BeachSurf Photos Click Here!

Some new links: I'll be running these banner ads for advertisers who are supporting the site. Check 'em out- especially The Ryde, they're running some pretty funny tee-shirts.



Monday, July 21, 2008

How To: Pole-plant snap pivot... what?

Got a request from Anonymous: "hey ho: could you offer up a little how-to tutorial on your pole-plant snap pivot? when i try it, i always end up flat on my ass in the water, but when i've seen it done correctly, it looks great. but ... i just can't figure it out. care to weigh in?"

Alright Anonymous, I'll do my best. To do this turn you should be able to wrap a standard, non-paddle assisted cutback. I'll explain why this is important later but for now, if you can't get your board into a cutback on legs, torso and shoulder power alone, you should take a time-out and work that out.

Photo: The end of a snap-pivot turn. Notice that the paddle is to the inside of the turn? This comes from planting the blade and arcing away from it. Once the blade's reached the inside of the curve, the weight transfer can happen which frees the fins up for a big slash.

The snap pivot relies initially on an arcing turn (that's why you've got to be able to turn your board!) and ends with the use of the paddle. In the final part of the turn, the blade becomes both a pivot point (as it pulls your inside rail around) and as weight supporting, planing surface as you unweight and blow out the tail. If you push hard enough, the turn looks like a snap and the board ends up pointing back towards the breaking wave. It's a fun, cool turn that throws a nice little fan and feels good when you hit it just right.

I like to use this turn on the shoulder of a wave so that I can build up speed and throw it all into a lateral redirection. A more difficult variation (and I'm still working this one out) is a snap-pivot that's thrown up into the lip as your jamming down the line. To be honest- the guys that are throwing this variation of the turn are the true rippers. Throwing that much board up into the lip, blowing out the tail while leaning on the paddle takes a ridiculous amount of timing and skill- something to work towards. However, I digress, let's talk about the steps involved in this maneuver.

You'll be planting your paddle into the face of the wave so be sure that as you go down the line you've got the blade oriented to the inside, wave face side, of your body. As you approach the shoulder of the wave, reach forward as if you were going to take a stroke and plant the blade into the water. At this level of the game, don't pull on the paddle as you execute the turn- as your skill level increases, you can begin to crank on the paddle into the turn and generate a tighter arc and a deeper gouge. For right now, however, just plant the blade, transfer your weight to your heels, look over your shoulder to where you want your turn to go and begin your standard cutback.

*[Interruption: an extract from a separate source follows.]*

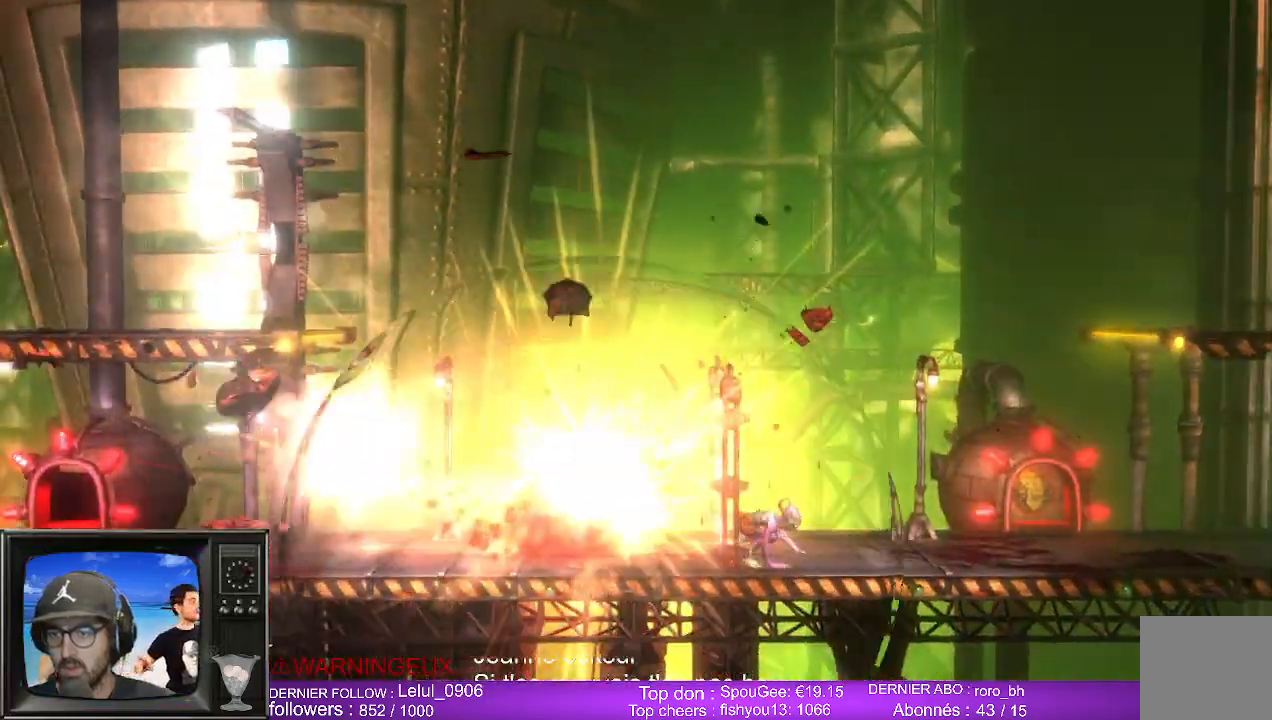
{"dt_ms": 500, "buttons": [], "left_stick": "right", "right_stick": "center", "events": []}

As you turn, you're actually turning away from and around your paddle. The trick to this move is to leave the paddle in the water. As you arc around, the paddle will transfer from the outside of the semi-circle you're scribing in the face of the wave to the inside of your turn. As the paddle reaches the inside of the turn you can lay back onto it. You will feel your weight transfer back onto your paddle allowing you to push laterally against the fins overpowering them and sliding/snapping the tail around. The feeling is exactly like power sliding a skateboard- you've got to commit to the weight transfer to free up the fins in the slide.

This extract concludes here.